We have two rescue dogs: Hula and Grapes. We got Hula as a dog for my daughter and we got Grapes as a dog for Hula. They’re both chihuahua mixes because we live in Southern California, and it was either chihuahua mixes or surfing. My father visited us recently and I asked him if he liked chihuahua mixes and he paused a very long time and then said, “Can I say that I like certain chihuahua mixes?” This is a man who not only was caught feeding Hula a piece of bread—we have a strict do-not-feed-the-dog policy—but was seen buttering it first.
What have you seen lately that’s been inspiring?
The Yoshitomo Nara Exhibit at LACMA was stunning. I was a casual Nara fan, and the exhibit turned me into a super fan. LACMA even rebuilt a small house in one room. The anti-war art was particularly powerful.
What have you been associated with that has been inspiring?
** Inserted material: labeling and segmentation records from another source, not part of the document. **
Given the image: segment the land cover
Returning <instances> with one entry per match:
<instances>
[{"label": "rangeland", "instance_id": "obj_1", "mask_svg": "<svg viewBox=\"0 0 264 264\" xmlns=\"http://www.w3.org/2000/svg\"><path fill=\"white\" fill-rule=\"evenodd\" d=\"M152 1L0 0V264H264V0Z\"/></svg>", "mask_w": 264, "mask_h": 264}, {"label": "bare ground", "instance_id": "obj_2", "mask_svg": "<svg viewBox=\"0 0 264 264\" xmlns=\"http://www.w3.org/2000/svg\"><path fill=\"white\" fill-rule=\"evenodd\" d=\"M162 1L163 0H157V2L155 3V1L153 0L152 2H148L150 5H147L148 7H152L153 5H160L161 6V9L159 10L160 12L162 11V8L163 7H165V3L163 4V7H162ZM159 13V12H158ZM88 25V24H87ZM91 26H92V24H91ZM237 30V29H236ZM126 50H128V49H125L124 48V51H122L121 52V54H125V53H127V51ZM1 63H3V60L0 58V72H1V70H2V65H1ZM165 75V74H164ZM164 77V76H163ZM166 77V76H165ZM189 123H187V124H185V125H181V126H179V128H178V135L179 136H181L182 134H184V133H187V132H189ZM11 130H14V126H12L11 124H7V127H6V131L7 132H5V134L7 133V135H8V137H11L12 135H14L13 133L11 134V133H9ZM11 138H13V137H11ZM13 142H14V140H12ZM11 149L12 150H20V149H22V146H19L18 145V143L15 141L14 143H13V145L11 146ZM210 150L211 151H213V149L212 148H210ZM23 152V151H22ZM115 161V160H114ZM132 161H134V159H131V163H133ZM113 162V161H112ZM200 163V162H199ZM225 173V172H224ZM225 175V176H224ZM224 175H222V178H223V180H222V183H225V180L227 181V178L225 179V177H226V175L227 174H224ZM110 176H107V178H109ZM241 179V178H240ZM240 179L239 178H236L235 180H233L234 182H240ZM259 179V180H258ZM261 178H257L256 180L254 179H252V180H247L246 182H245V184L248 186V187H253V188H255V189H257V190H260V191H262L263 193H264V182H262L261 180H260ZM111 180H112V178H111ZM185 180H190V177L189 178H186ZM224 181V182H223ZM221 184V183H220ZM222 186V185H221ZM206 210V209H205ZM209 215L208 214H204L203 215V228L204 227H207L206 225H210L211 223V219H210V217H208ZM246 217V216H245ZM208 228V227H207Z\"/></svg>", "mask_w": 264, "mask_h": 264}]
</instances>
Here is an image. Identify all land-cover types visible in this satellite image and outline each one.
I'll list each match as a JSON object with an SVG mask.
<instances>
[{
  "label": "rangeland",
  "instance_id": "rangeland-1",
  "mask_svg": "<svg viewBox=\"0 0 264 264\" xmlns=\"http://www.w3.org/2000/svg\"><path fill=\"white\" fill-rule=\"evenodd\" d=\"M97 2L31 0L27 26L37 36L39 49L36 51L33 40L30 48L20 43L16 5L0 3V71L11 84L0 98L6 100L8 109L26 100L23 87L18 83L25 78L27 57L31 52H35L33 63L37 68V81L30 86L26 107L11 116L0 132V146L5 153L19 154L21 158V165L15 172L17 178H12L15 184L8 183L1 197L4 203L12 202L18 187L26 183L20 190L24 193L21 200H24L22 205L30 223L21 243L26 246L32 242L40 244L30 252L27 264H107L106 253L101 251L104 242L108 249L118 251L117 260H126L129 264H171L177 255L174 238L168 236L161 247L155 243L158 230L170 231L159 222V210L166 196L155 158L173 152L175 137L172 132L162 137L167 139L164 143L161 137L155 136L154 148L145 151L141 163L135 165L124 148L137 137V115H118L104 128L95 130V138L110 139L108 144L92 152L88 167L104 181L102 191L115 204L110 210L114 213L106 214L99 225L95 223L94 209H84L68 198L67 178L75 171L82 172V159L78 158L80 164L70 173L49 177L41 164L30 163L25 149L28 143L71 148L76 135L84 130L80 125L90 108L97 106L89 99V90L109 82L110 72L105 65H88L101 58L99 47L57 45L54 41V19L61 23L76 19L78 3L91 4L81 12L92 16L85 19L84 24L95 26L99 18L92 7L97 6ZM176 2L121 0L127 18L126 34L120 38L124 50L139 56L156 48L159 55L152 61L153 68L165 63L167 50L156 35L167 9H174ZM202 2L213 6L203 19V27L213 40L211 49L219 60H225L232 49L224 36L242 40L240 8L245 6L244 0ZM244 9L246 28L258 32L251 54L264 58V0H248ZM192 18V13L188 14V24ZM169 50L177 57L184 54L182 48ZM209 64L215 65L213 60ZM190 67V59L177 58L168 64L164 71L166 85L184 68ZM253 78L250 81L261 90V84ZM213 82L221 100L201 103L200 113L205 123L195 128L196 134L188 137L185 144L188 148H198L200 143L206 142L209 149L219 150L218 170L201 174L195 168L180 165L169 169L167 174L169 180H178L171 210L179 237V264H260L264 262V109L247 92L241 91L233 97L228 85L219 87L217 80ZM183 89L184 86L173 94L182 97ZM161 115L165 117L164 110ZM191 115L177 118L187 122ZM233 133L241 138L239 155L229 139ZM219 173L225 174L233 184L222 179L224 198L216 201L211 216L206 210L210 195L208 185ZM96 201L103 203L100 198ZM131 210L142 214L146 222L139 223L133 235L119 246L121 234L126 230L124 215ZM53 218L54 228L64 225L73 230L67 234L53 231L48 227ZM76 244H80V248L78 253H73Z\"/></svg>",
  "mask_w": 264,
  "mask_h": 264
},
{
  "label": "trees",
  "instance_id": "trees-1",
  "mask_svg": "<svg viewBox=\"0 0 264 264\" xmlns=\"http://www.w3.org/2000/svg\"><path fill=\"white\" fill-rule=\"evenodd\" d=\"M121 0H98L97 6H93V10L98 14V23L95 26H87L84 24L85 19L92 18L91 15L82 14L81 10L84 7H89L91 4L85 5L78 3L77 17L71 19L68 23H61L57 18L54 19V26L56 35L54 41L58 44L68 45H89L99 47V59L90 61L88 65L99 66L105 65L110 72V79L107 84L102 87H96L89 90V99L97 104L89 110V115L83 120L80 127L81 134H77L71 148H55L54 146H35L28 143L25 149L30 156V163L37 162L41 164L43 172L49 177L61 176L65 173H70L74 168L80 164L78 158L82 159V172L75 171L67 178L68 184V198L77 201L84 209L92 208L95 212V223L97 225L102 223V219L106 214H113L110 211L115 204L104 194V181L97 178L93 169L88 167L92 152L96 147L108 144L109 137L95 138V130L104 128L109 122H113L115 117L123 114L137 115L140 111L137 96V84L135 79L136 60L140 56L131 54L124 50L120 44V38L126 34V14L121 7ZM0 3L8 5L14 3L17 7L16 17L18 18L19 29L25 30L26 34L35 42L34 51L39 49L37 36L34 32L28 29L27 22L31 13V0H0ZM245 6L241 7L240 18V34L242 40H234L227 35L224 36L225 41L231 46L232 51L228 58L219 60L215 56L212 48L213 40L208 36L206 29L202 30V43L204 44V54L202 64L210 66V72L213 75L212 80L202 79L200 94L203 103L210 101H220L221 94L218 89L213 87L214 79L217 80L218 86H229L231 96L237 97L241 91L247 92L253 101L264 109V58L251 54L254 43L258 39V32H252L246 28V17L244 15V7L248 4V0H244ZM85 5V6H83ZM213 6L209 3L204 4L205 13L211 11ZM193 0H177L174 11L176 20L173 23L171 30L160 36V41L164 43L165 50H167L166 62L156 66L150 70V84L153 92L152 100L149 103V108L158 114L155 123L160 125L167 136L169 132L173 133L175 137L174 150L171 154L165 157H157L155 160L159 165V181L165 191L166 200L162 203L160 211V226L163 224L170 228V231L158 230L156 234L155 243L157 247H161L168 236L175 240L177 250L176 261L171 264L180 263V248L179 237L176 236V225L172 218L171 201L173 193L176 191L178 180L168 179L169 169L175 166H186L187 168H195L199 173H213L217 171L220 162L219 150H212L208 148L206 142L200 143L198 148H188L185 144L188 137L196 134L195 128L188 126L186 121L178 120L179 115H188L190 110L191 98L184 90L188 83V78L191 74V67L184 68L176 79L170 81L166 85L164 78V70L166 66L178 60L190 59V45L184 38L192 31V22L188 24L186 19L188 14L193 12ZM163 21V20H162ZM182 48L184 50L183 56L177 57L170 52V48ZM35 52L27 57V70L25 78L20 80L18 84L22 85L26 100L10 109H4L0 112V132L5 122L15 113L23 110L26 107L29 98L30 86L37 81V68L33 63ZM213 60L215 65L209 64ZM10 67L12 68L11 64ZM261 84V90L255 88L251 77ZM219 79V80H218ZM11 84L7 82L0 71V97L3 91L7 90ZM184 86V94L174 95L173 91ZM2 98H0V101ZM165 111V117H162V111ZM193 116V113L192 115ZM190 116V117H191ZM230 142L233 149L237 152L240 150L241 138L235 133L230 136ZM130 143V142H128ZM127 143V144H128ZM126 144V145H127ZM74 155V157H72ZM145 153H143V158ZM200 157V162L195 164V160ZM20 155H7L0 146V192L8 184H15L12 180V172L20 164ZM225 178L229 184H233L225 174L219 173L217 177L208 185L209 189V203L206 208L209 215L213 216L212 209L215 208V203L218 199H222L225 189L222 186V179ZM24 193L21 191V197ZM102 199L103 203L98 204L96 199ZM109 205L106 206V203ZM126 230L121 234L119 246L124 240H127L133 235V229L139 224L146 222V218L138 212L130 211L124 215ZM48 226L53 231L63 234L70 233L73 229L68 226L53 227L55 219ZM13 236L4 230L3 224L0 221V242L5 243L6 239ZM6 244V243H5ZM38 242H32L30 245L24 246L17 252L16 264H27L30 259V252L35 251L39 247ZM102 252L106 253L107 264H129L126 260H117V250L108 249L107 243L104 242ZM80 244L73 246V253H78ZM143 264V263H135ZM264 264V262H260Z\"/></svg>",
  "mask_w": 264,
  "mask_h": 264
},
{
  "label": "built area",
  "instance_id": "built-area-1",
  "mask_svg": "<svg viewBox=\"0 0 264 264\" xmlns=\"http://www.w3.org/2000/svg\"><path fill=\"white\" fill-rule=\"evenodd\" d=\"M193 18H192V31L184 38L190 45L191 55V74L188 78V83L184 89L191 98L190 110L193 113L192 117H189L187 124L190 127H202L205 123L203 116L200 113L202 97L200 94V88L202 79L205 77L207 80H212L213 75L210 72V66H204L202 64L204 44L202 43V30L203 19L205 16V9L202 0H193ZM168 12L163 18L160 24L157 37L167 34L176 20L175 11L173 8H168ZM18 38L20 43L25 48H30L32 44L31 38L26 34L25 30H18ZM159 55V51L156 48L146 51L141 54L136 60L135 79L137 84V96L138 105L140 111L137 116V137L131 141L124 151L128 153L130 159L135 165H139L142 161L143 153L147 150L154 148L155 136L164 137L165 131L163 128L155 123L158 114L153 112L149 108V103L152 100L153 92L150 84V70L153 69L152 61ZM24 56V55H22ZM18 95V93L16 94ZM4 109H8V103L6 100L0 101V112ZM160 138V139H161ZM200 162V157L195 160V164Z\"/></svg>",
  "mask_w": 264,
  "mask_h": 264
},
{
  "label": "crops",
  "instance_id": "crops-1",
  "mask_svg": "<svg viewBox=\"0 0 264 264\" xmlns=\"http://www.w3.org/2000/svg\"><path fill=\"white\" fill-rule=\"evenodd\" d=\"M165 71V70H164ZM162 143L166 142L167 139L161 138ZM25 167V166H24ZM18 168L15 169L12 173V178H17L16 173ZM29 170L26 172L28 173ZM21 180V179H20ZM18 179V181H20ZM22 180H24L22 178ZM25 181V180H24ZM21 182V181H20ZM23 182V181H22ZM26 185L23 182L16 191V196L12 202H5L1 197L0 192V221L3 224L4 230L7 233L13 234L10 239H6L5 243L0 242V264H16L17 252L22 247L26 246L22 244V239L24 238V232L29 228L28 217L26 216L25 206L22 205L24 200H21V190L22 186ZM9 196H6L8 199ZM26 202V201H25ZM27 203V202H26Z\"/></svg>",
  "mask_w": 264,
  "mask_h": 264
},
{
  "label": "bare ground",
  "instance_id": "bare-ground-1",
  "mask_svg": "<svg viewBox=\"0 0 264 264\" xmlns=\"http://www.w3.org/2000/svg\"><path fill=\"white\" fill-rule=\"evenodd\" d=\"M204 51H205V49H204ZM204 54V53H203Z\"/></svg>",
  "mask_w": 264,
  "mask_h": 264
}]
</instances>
I recently helped pass the Indirect Source Rule, an environmental regulation that sounds wonky, but will have a concrete impact on pollution. I live in the Inland Empire, where Amazon (and everyone else) builds warehouses. The trucks driving to these warehouses contribute to the murky plate of pollution that sits over our heads. We rarely see blue sky. The Indirect Source Rule will require large warehouses to electrify buildings and fleets. To get it passed, climate leaders—most of them young adults—gathered a massive and committed group of community members, and we called into every single Air Quality committee meeting until the rule passed. Imagine 100+ people sitting on a Zoom call for hours every Friday afternoon, waiting to give their one-minute comment. We outnumbered the corporation spokespeople by 10 to 1, and we won.
Sari Fordham is the author of Waiting For God To Notice. The memoir, which tells the story of her childhood as the daughter of missionaries in Idi Amin’s Uganda, was described by Philip Lopate as “gripping” and “astutely written.” A professor and environmental activist, she teaches creative writing at Sierra University.